Ce ne sont là que quelques exemples, un échantillon difficilement représentatif de l’ensemble de la production, j’en conviens. Mais s’ajoutent cependant à ceux-ci tous ces romans noirs, genre qui connaît chez nous un formidable essor depuis quelques années et qui impose, il va sans dire, le thème de la mort, souvent violente. Ici, on le devine, juste les titres sont assez éloquents. Je n’en citerai que quelques-uns, presque au hasard : Les nuits tomberont une à une de François Lanctôt (Lanctôt), Un pied dans l’hécatombe de l’iconoclaste Nando Michaud (Triptyque) et Des clés en trop, un doigt en moins, premier roman attendu de notre collègue Laurent Laplante (L’instant même).

Certes, je connais autant les dangers de la généralisation abusive. À force de chercher à tout prix le thème ou les thèmes dominants de chaque saison littéraire, nous, chroniqueurs et commentateurs, avons parfois tendance à créer artificiellement des catégories, des grilles de lecture, des phénomènes de mode qui somme toute ne correspondent pas à la multiplicité des œuvres. Et même si la mort a toujours été un thème fondamental de la littérature mondiale, je ne peux m’empêcher de noter la proportion de nouveaux livres québécois où il en est question.

Grugé par autant par le désespoir que par la maladie, furieux contre l’univers en général et ce Dieu de la bienveillance duquel il doute, voire de l’existence, Frédéric Langlois, le héros tragique de Sylvain Trudel, renie en dernière instance les poèmes et les lettres qu’il rédigeait pour exorciser son angoisse, faire taire ses démons. «La poésie ne sauve les poètes d’aucun mal, mais elle les emmure vifs dans tout ce qu’ils ont toujours su», affirme Frédéric avec toute l’amertume qui l’habite.

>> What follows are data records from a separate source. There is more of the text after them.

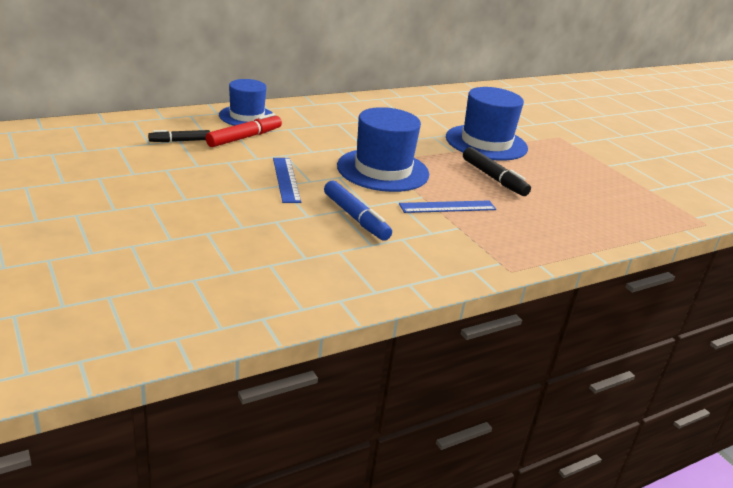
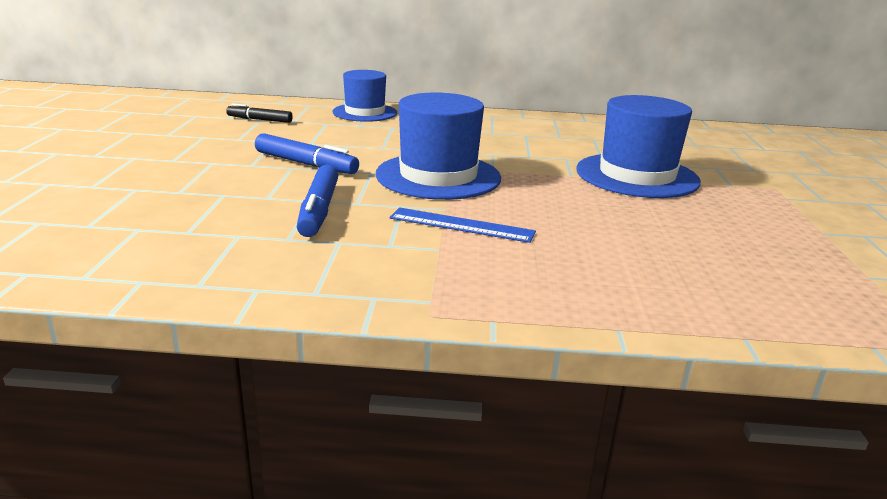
camera: 35 degrees right, 5 degrees down
(244, 138) = (329, 127): red marker -> none
(286, 179) = (306, 164): blue ruler -> blue marker
(494, 178) = (586, 211): black marker -> none

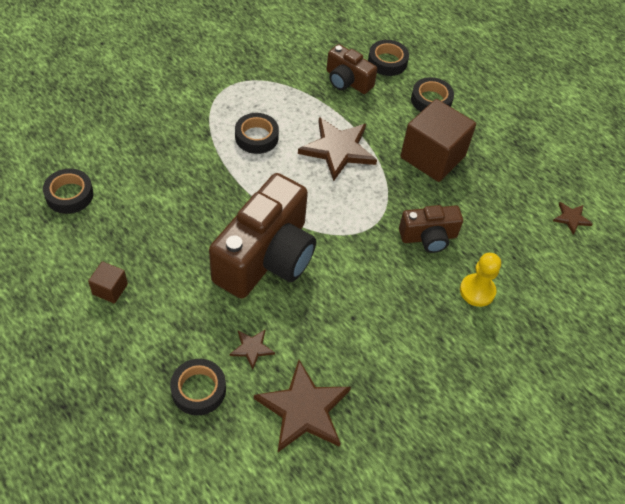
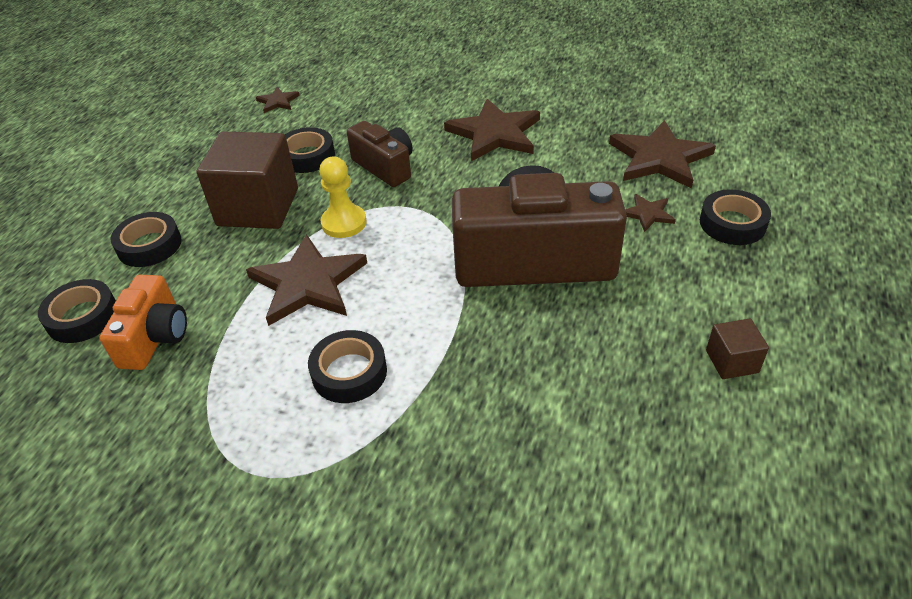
camera: 115 degrees left, 10 degrees down
(69, 195) = (666, 524): black tape -> black tape (307, 156)
(347, 81) = (155, 337): brown camera -> orange camera
(422, 325) = (495, 133): none -> brown star
(477, 291) = (422, 120): yellow pawn -> yellow pawn (344, 223)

Pourtant, à l’instar du personnage de Lance chez Bertrand Gervais, c’est dans l’écriture qu’il a su trouver un peu de cette transcendance qui fait cruellement défaut à notre époque en deuil de sens.

Sans doute, Sergio Kokis n’a-t-il pas tout à fait tort de prétendre (dans l’entrevue qu’il nous a accordée) que l’art en général, la littérature en particulier, ne peut pas grand chose de concret contre les scandales et horreurs de notre monde. Pourtant, par l’alchimie du verbe, par la seule magie des images et des idées, les meilleurs de nos écrivains arrivent à nous toucher profondément, à pactiser avec ces morts que nous portons tous en nous, pour voler une expression chère à Suzanne Jacob, dont le plus récent roman, Rouge, mère et fils (Seuil),explorait justement le rapport avec nos chers disparus.

En somme, la littérature pourrait-elle servir à nous rendre plus sensibles, plus humains? J’ai la naïveté de continuer de le croire.